Packaged May, 2024. Download the dataset below:

I agree

By checking this box, I agree to the Dolomites dataset license.

Tasks Task Validation Labels Examples

Tasks: 519 task descriptions provided by experts.
Task Validation Labels: Labels for task validation provided by 3 independent experts.
Examples: Examples of the tasks post-edited by experts. We provide the development set (830 examples) **with** reference outputs and the test set (1037 examples) **without** reference outputs.

Data overview

Tasks: Data Structure

The tasks are provided as a jsonlines file where each task contains the following fields:

task_id: Unique ID for each task
field: Field of the expert who provided the task.
specific_field: Specific subfield or area which the expert works on.
task_objective: 1-2 sentence objective of the task.
task_procedure: A few sentences describing the procedure to conduct the task.
task_input: Sections provided as input for the task, formatted in the form of * section title: section description.
task_output: Sections expected as output for the task, formatted in the form of * section title: section description.
task_notes: A few sentences describing missing context or additional details about the task.
task_urls: A list of URLs that may be useful for the task provided by the annotator.
annotator_id: Unique anonymized ID for the annotator who provided the task.

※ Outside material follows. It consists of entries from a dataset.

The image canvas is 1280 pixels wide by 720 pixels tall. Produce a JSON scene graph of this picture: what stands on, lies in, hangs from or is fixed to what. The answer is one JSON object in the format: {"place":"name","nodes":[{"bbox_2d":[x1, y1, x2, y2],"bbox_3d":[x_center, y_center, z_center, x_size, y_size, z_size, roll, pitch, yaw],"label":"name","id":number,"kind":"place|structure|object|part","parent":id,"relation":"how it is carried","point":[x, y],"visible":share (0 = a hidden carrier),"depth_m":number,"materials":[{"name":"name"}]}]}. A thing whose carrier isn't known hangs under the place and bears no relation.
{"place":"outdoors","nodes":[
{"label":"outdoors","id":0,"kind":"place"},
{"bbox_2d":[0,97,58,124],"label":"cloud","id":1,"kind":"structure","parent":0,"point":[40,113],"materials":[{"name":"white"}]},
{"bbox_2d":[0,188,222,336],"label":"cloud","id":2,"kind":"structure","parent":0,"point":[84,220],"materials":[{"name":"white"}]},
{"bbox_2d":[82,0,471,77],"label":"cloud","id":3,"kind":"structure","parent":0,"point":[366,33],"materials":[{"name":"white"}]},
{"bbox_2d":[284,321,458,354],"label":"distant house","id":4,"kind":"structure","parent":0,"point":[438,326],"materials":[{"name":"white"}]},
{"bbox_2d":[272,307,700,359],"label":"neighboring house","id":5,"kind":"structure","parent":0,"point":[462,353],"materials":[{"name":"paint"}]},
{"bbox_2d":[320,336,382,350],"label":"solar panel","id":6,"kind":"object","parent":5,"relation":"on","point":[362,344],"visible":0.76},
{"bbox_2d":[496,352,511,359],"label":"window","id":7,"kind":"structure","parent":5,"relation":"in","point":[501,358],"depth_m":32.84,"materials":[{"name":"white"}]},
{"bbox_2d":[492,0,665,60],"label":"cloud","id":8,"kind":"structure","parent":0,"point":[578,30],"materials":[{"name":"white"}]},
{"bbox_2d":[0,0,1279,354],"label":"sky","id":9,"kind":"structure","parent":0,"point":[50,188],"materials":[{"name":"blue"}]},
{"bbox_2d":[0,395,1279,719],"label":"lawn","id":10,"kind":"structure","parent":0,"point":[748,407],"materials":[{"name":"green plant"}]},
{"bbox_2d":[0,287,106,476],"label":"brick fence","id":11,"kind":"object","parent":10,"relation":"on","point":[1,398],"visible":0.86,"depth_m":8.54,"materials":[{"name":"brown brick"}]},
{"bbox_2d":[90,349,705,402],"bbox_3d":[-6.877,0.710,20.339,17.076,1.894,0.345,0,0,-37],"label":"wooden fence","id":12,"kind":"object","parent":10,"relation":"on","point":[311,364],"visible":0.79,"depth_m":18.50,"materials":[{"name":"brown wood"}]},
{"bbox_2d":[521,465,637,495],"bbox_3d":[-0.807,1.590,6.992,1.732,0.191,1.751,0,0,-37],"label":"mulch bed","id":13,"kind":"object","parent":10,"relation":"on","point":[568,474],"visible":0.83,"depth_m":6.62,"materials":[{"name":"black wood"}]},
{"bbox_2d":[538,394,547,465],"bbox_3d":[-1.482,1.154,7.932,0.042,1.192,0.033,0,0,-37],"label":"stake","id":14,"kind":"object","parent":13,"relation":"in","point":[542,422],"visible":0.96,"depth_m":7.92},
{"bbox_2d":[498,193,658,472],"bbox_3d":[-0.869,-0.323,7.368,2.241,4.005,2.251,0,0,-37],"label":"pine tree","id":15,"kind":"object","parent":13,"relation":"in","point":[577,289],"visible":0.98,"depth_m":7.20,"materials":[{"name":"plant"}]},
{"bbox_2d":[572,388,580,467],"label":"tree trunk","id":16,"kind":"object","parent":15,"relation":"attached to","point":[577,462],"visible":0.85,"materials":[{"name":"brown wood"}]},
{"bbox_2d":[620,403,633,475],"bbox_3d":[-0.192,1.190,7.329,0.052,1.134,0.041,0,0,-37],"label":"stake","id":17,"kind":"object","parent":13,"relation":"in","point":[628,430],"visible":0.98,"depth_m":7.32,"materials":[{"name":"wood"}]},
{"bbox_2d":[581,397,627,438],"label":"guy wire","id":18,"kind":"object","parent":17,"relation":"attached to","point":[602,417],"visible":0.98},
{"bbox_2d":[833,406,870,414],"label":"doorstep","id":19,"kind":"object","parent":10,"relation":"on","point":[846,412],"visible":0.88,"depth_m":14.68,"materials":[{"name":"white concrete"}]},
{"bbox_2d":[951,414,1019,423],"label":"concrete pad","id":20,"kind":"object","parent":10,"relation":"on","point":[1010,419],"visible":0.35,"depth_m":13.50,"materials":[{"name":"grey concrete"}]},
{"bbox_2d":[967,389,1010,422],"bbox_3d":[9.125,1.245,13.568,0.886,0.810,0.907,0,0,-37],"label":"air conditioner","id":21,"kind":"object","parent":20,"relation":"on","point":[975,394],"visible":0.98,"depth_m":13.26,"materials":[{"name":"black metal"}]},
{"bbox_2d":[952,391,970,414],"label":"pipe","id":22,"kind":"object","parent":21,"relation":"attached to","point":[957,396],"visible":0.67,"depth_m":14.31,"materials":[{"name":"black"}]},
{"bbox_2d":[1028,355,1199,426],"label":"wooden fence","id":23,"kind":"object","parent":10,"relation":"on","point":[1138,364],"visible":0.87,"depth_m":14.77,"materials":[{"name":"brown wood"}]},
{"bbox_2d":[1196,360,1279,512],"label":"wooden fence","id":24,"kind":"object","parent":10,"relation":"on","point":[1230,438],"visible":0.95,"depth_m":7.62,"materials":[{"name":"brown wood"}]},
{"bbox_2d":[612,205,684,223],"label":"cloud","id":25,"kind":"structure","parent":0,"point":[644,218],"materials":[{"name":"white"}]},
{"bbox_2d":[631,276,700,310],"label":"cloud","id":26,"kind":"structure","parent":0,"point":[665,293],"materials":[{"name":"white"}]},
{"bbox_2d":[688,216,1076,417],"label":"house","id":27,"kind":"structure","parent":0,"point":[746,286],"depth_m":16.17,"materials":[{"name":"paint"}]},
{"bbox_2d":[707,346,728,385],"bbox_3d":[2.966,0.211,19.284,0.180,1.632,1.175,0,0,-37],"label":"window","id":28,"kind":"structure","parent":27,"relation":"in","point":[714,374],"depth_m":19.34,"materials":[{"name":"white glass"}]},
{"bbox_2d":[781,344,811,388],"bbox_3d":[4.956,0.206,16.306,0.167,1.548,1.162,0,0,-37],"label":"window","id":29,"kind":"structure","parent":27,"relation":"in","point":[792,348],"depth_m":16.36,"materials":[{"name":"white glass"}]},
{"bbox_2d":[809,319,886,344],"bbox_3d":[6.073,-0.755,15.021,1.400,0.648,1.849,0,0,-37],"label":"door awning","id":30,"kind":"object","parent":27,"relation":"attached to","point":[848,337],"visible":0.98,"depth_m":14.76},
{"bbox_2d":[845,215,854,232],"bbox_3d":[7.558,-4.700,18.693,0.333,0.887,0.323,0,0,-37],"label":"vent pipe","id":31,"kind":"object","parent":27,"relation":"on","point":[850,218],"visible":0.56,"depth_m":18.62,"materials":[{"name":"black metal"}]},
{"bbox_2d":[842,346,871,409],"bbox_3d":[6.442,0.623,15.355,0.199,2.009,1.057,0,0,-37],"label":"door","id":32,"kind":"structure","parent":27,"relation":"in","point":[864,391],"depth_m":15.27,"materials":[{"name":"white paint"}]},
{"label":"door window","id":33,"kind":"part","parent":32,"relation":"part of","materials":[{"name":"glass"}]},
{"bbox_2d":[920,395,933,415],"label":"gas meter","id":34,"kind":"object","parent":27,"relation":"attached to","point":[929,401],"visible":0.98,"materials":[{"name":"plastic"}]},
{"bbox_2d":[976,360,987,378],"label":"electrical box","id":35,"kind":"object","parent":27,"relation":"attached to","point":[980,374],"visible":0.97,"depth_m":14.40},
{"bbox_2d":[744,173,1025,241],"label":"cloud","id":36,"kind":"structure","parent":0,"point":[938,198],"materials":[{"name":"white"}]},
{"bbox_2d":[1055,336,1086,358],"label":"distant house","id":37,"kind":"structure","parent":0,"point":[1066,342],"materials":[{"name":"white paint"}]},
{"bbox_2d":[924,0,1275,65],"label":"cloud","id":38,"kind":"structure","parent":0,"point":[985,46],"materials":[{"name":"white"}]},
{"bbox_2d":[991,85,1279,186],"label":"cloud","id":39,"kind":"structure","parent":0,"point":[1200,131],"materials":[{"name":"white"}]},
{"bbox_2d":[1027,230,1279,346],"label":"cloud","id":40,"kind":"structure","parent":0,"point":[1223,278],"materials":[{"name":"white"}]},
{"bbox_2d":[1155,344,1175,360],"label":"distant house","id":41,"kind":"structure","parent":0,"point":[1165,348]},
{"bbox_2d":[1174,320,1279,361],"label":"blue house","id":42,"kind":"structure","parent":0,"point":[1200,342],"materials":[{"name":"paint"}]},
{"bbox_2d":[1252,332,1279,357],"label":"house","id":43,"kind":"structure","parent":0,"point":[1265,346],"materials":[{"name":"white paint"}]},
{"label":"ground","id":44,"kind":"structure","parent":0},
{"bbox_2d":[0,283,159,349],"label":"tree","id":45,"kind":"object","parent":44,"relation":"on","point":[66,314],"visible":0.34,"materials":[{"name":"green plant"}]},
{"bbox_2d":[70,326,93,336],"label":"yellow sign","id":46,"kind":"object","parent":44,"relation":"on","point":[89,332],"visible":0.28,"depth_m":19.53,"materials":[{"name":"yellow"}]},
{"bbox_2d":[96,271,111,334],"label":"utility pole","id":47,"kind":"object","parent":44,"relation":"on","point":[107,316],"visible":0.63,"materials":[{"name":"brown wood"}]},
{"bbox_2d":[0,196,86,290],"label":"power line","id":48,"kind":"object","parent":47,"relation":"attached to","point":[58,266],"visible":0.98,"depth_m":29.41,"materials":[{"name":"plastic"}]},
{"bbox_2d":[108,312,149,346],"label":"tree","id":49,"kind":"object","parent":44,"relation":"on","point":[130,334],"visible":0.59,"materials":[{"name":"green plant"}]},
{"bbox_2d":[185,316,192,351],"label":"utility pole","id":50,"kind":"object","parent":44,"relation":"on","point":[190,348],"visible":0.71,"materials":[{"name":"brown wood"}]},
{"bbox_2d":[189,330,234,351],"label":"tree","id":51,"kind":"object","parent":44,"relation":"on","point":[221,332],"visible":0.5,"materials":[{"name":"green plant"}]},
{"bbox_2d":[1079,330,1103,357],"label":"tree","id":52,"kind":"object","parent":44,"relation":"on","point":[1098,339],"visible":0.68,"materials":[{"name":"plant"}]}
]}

Task Validation Labels: Data Structure

The task validation labels are provided as a json file. In each key-value pair, the key is a task objective and the value is a list of independent judgements about the task in the following format:

practical_qa: Task validation labels that answer the given questions for the following properties:

representativeness: How likely is this task to be conducted by an expert in your field?
complexity: How would you rate the complexity of this task?
time: How much time is typically required to complete this task?
usefulness: Would you or other experts find it useful if an AI system could be used to propose initial outputs for the task (which may be lacking), that can be validated and improved by experts?

societal_qa: Labels for the societal implications of using LMs as assistants for the task. Each label answers the given questions for the following properties:

anonymity: Is it important to ensure anonymity of any individuals or organizations mentioned if an AI system is used for conducting this task? This may be the case if there is sensitive information in the input that should not be stored or accidentally leaked by an AI system.
bias: Could relying on automatically generated outputs for this task result in biased or potentially harmful decisions for certain groups of people?
ethical: Are there ethical considerations associated with the use of AI systems for this task? This can include privacy issues, moral issues, copyright issues or any other issues.
workforce: Could partial automation of this task potentially have an impact on the workforce in the short term?
accessibility: Does the use of AI systems for this task require making exceptional considerations for ensuring accessibility to all users? For instance, a task that requires producing visual data might pose challenges for people with visual or motor disabilities.

additional_comments: Free-text justifications of each label provided for societal implications. This is a dictionary with the following keys and the relevant comment as value.

anonymity
bias
ethical
workforce
accessibility

comments: Any other comments provided about the task.
duration: Time taken to annotate this task.

Examples: Data Structure

We provide both the development set (830 examples) and test set (1037 examples) in a zip file above. Each of these files is a jsonlines file where each row contains the fields listed below. The example outputs for the test set are not released publicly to ensure a clean evaluation.

example_id: Unique ID for each example.
task: A dictionary denoting the task in the same format as above.
post_edited_example: Complete post-edited example (input & output).
example_input: Input text for the example.
example_input: Output text for the example.